Agreed about short trains. Many were
four railcar consists well after the completion of the Adopted Regional System in 2001 (it has since had two extensions added, one to Largo Town Center and then the line to Dulles Airport, which is supposed to open next year (2021) or maybe next after that (2022) - there are some pretty bad construction defects that must be corrected). Only with the scrapping of the 1000-series (Rohr) units and the 4000-series units (Breda - these never got a midlife overhaul and it showed in terms of reliability) and the arrival of hundreds of new 7000-series Kawasaki units, and the upgrading of the traction power system to support eight car consists (it was deliberately undersized to "save money" when the system was being built) on two minute headways has it started to live up to the promises about peak-hour and peak-period ridership that were made in the 1960's and early 1970's when it was being designed and planned.

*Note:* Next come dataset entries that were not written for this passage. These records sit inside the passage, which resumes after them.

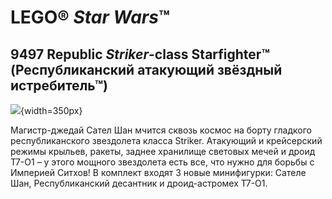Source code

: # LEGO® *Star Wars*™

## 9497 Republic *Striker*-class Starfighter™ (Республиканский атакующий звёздный истребитель™)

![](https://www.lego.com/cdn/product-assets/product.img.pri/9497_prod.jpg){width=350px}

Магистр-джедай Сател Шан мчится сквозь космос на борту гладкого республиканского звездолета класса Striker. Атакующий и крейсерский режимы крыльев, ракеты, заднее хранилище световых мечей и дроид T7-O1 – у этого мощного звездолета есть все, что нужно для борьбы с Империей Ситхов! В комплект входят 3 новые минифигурки: Сателе Шан, Республиканский десантник и дроид-астромех T7-O1.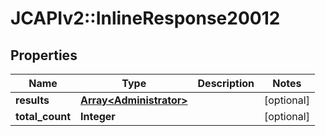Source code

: # JCAPIv2::InlineResponse20012

## Properties
Name | Type | Description | Notes
------------ | ------------- | ------------- | -------------
**results** | [**Array&lt;Administrator&gt;**](Administrator.md) |  | [optional] 
**total_count** | **Integer** |  | [optional] 

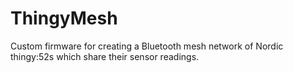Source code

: # ThingyMesh
Custom firmware for creating a Bluetooth mesh network of Nordic thingy:52s which share their sensor readings.
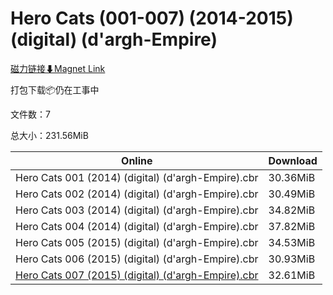 # Hero Cats (001-007) (2014-2015) (digital) (d'argh-Empire)

[磁力链接⬇Magnet Link](magnet:?xt=urn:btih:a9d7620f96019edeb84be33f5f616e7cd48966cc&dn=Hero%20Cats%20%28001-007%29%20%282014-2015%29%20%28digital%29%20%28d%27argh-Empire%29)

打包下载📦仍在工事中

文件数：7

总大小：231.56MiB

Online | Download
--- | ---
Hero Cats 001 (2014) (digital) (d'argh-Empire).cbr | 30.36MiB
Hero Cats 002 (2014) (digital) (d'argh-Empire).cbr | 30.49MiB
Hero Cats 003 (2014) (digital) (d'argh-Empire).cbr | 34.82MiB
Hero Cats 004 (2014) (digital) (d'argh-Empire).cbr | 37.82MiB
Hero Cats 005 (2015) (digital) (d'argh-Empire).cbr | 34.53MiB
Hero Cats 006 (2015) (digital) (d'argh-Empire).cbr | 30.93MiB
[Hero Cats 007 (2015) (digital) (d'argh-Empire).cbr](https://github.com/alicewish/markdown/blob/master/comic/Hero-Cats-007-2015-digital-dargh-Empire-cbr.md) | 32.61MiB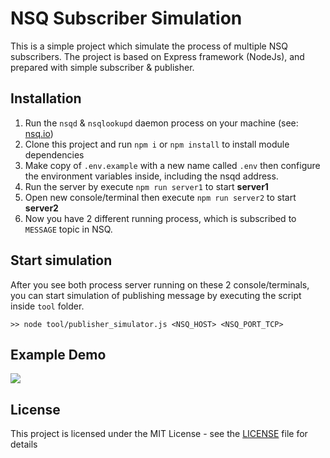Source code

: # NSQ Subscriber Simulation

This is a simple project which simulate the process of multiple NSQ subscribers. The project is based on Express framework (NodeJs), and prepared with simple subscriber & publisher.


## Installation
1. Run the `nsqd` & `nsqlookupd` daemon process on your machine (see: [nsq.io](https://nsq.io))
2. Clone this project and run `npm i` or `npm install` to install module dependencies
3. Make copy of `.env.example` with a new name called `.env` then configure the environment variables inside, including the nsqd address.
4. Run the server by execute `npm run server1` to start **server1**
5. Open new console/terminal then execute `npm run server2` to start **server2**
6. Now you have 2 different running process, which is subscribed to `MESSAGE` topic in NSQ.

## Start simulation
After you see both process server running on these 2 console/terminals, you can start simulation of publishing message by executing the script inside `tool` folder.

    >> node tool/publisher_simulator.js <NSQ_HOST> <NSQ_PORT_TCP>

## Example Demo

<img src="https://raw.github.com/slaveofcode/nsq-multi-subscriber/master/example.gif" align="center" />



## License

This project is licensed under the MIT License - see the [LICENSE](LICENSE) file for details
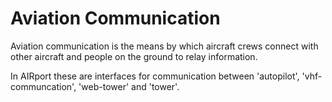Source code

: # Aviation Communication

Aviation communication is the means by which aircraft crews
connect with other aircraft and people on the ground to relay
information.

In AIRport these are interfaces for communication between
'autopilot', 'vhf-communcation', 'web-tower' and 'tower'.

While COVID19 has turned everything about WMATA upside down and crashed its patronage (as it has in many other cities in the U.S. and elsewhere), in the past, providing good service to its customers was never very high on the list of its priorities. This was (in my opinion) an especially bad example of that.
The unfortunate thing is that the current WMATA General Manager, Paul Wiedefeld, has made great strides in getting the system to run better and has insisted on a safety culture (for far too long, safety at WMATA has been for show and lip service and demanding more tax dollars from the agencies that fund it).